L’exposition à la pollution atmosphérique est associée à une augmentation de risque pour certains évènements de santé, se traduisant notamment par une réduction de la qualité et de l’espérance de vie. La cohérence des différentes études menées sur le sujet, en plus des connaissances expérimentales en toxicologie et des bénéfices sanitaires observés lors de la réduction des niveaux de pollution atmosphérique urbaine, tend à démontrer la nature causale des relations observées (Kunzli et al., 2000 ; InVS 2008; Pascal, 2009). L’hypothèse de causalité de la relation entre la pollution atmosphérique et certains évènements sanitaires (voir Tableau 11) est à la base des méthodes d’évaluation des impacts.

Les effets liés à une exposition à long terme sont plus importants que ceux liés à une exposition à court terme, d’après les diverses études disponibles. De plus, ces expositions concernent des niveaux de pollution très bas, rencontrés dans de nombreuses villes européennes. Cependant, le niveau d’association à long terme entre un ou plusieurs polluants traceurs et un indicateur sanitaire varie selon les études menées dans différents pays. Cette variabilité pourrait refléter des différences qualitatives et quantitatives de la composition de la pollution atmosphérique urbaine ou des caractéristiques locales.

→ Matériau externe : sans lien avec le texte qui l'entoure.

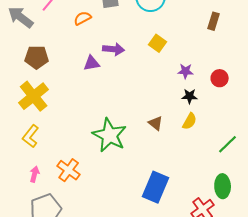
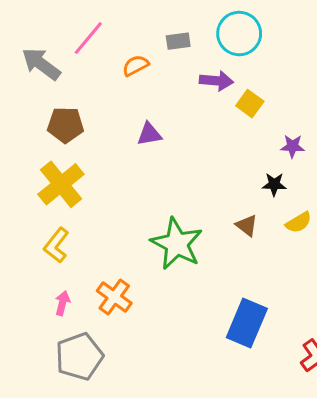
purple arrow: (114, 49) -> (216, 81), moved
black star: (190, 96) -> (274, 184), moved
yellow semicircle: (190, 121) -> (299, 222), turned 30

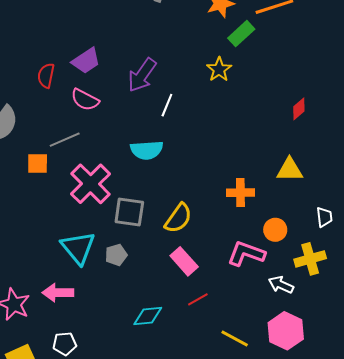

Certaines informations, qui pourraient être très utiles, ne sont pas toujours disponibles. Ce problème se pose principalement pour les effets à long terme, résultant d’une exposition chronique sur des années. En effet, pour estimer un impact sanitaire futur (nombre de cas…), on utilise des informations obtenues par des études épidémiologiques mettant en relation un nombre d’évènements sanitaires avec des niveaux d’exposition à un polluant traceur, représentant la pollution de l’air pour cette période passée. Or, entre temps, la composition du mélange de polluants aura vraisemblablement changé. De plus, la sensibilité de la population à la pollution de l’air risque d’évoluer avec l’augmentation progressive de son l’âge. Par ailleurs, les effets des particules ultrafines provenant du trafic routier restent encore peu connus, de même que les effets à long terme de l’ozone, peu étudiés.

Il serait intéressant de pouvoir estimer la part des polluants primaires dans les impacts totaux de la pollution atmosphérique et de la comparer avec celle des polluants secondaires.

Ceci serait particulièrement important pour observer la pertinence de l’indicateur que nous recherchons, puisque celui-ci ne traitera que des polluants primaires. Il est également possible que la répartition des effets attribuables à des polluants primaires ou non soient variable dans le temps et l’espace, notamment dans le cas des précurseurs.